Basically, I have some data from "u" and I want to make it noisy (from "w") for each "x" value and then perform the convolution in "T" and plot.

I will really appreciate anyone's kind help.

Thanks very much!

Solution

I'm not sure that I understand the problem you're trying to solve.

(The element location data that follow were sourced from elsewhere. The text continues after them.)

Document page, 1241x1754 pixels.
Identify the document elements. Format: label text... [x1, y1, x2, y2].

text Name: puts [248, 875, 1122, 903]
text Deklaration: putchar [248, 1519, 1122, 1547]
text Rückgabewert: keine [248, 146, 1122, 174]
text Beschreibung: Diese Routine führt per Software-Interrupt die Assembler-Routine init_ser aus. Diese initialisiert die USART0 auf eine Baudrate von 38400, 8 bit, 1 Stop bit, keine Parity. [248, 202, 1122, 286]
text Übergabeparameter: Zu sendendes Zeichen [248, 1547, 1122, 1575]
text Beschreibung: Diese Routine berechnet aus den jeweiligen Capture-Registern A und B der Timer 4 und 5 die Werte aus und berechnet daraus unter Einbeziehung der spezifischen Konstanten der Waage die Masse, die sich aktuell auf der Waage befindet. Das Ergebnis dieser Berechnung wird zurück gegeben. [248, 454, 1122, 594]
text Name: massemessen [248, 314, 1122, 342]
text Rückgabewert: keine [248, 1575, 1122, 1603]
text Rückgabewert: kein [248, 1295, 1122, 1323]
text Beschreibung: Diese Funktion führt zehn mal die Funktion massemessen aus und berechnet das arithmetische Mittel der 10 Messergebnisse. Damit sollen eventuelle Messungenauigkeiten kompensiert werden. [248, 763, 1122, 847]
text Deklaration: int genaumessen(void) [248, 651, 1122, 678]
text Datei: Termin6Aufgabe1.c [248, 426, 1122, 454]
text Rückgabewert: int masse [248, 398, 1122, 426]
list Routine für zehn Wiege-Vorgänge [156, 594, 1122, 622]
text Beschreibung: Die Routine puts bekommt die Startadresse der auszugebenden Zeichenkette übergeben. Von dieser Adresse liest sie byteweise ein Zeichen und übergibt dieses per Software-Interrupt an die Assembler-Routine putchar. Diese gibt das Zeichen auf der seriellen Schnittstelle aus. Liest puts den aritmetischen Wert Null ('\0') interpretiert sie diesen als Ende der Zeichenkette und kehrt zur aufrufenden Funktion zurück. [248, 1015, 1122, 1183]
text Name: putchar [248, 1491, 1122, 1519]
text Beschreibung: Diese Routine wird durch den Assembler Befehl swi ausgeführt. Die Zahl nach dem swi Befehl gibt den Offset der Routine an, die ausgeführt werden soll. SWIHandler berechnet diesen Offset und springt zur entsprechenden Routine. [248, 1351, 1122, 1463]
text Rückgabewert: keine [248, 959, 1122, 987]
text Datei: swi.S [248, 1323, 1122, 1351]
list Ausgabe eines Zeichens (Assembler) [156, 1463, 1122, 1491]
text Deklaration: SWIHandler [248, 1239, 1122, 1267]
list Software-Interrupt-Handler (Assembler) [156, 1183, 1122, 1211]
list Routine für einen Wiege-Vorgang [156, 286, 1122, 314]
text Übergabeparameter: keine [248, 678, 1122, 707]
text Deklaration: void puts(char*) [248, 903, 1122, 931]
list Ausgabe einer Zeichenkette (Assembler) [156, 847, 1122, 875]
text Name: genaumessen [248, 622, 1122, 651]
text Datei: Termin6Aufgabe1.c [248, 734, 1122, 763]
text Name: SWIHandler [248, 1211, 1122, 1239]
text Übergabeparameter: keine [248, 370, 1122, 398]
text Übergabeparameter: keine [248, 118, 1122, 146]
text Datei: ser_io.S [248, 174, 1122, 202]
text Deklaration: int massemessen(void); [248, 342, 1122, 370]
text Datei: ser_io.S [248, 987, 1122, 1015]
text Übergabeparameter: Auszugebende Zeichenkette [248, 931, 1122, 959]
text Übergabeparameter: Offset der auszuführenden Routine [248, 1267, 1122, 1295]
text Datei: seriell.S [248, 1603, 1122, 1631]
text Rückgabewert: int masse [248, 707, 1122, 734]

However, modifying your code as shown below allows it to run - I rephrased several expression to be functions (a good rule of thumb is to use := if the left hand side involves a pattern, like B[n_]) and I removed some code that was apparently trying to treat scalars as vectors.

j = 10; s = 0; r = 0;

ClearAll[B];
B[n_] := B[n] = Integrate[2*Sin[n*Pi*a]*(a), {a, 0, 1}];

ClearAll[u];
u[x_, psi_] := Sum[B[n]*Sin[n*Pi*x]*Exp[-(n*Pi)^2*psi], {n, 1, j}];

K[x_, psi_] := 
  Sum[Sin[n*Pi*x]*
    Sin[n*Pi*
      psi]*(2*Exp[-(n*Pi)^2*Abs[s + r]] - (Exp[-(n*Pi)^2*Abs[s - r]] -
          Exp[-(n*Pi)^2*(s + r)])/(n*Pi)^2), {n, 1, j}];

S[x_, psi_] := u[x, psi] + RandomReal[NormalDistribution[]]

T[x_, psi_] := Integrate[K[x - y, psi]*(y)*S[x, psi], {y, -10, 10}]

Plot3D[T[x, psi], {x, 0, 1}, {psi, 0.01, 1}, 
 AxesLabel -> {"x", "t", "Temperature"}, Boxed -> False, 
 Mesh -> False]

After running for some time (~ 1 hour) it produces the plot below

Plot of T

There is probably a much more efficient way to produce this plot using a more idiomatic approach. If you could provide more detailed information about what you're trying to do with the code you posted, then maybe I or others could give you a more useful answer.